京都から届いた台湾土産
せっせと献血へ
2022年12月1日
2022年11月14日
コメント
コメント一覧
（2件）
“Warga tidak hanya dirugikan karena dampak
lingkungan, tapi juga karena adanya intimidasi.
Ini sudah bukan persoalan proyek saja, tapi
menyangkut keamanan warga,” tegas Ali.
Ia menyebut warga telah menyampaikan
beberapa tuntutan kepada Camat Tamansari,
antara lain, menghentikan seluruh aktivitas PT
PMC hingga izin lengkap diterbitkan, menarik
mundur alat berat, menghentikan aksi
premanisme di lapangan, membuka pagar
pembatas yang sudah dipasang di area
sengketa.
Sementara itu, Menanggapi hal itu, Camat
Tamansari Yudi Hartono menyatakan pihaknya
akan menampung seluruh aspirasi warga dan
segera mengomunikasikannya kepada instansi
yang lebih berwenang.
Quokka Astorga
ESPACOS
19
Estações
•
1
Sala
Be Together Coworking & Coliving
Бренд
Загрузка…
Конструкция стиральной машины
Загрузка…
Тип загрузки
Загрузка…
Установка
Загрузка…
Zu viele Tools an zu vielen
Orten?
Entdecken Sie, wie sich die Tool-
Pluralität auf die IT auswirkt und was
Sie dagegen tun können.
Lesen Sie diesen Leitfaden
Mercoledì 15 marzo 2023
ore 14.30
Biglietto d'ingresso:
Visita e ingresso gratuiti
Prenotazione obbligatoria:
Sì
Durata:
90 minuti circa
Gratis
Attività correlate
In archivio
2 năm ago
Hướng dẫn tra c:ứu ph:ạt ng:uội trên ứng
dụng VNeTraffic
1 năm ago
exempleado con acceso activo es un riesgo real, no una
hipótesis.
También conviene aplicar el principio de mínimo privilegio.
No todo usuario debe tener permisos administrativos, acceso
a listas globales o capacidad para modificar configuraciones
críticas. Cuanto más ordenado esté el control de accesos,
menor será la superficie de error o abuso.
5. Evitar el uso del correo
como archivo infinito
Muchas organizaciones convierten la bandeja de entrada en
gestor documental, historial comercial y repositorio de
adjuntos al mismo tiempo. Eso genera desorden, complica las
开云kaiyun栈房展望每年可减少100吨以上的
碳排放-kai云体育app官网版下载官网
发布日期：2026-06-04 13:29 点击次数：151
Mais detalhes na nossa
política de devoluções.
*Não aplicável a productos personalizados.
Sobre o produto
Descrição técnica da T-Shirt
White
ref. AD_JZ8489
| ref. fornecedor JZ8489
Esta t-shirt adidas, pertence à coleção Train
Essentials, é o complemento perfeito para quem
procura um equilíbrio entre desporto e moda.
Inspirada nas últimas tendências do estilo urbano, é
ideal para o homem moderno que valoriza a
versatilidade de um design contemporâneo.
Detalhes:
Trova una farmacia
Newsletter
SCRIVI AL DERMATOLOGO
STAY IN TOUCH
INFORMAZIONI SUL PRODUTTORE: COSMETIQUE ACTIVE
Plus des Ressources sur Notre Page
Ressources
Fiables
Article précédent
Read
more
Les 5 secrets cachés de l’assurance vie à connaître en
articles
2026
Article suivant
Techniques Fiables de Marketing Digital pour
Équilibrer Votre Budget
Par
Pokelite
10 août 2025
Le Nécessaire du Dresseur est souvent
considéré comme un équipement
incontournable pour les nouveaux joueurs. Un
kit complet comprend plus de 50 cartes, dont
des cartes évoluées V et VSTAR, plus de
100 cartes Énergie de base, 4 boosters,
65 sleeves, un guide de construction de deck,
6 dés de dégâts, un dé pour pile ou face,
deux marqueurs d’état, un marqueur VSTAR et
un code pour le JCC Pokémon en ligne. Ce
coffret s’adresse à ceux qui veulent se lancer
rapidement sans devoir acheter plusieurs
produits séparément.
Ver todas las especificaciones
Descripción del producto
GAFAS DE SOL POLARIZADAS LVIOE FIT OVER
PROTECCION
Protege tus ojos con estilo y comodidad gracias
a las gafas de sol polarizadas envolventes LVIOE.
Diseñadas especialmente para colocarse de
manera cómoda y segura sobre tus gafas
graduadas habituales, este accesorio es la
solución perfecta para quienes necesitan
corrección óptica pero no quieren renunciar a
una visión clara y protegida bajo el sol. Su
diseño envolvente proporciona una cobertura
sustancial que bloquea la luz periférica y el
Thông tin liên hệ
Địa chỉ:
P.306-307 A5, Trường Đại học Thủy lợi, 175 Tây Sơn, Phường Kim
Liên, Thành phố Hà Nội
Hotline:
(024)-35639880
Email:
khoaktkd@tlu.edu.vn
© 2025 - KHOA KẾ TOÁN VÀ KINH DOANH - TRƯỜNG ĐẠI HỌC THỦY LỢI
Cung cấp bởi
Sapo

——————————

### What you need to do:
Only lines holding the word "kepada" are wanted; copy each one from the listing.

### Result for this task:
beberapa tuntutan kepada Camat Tamansari,
segera mengomunikasikannya kepada instansi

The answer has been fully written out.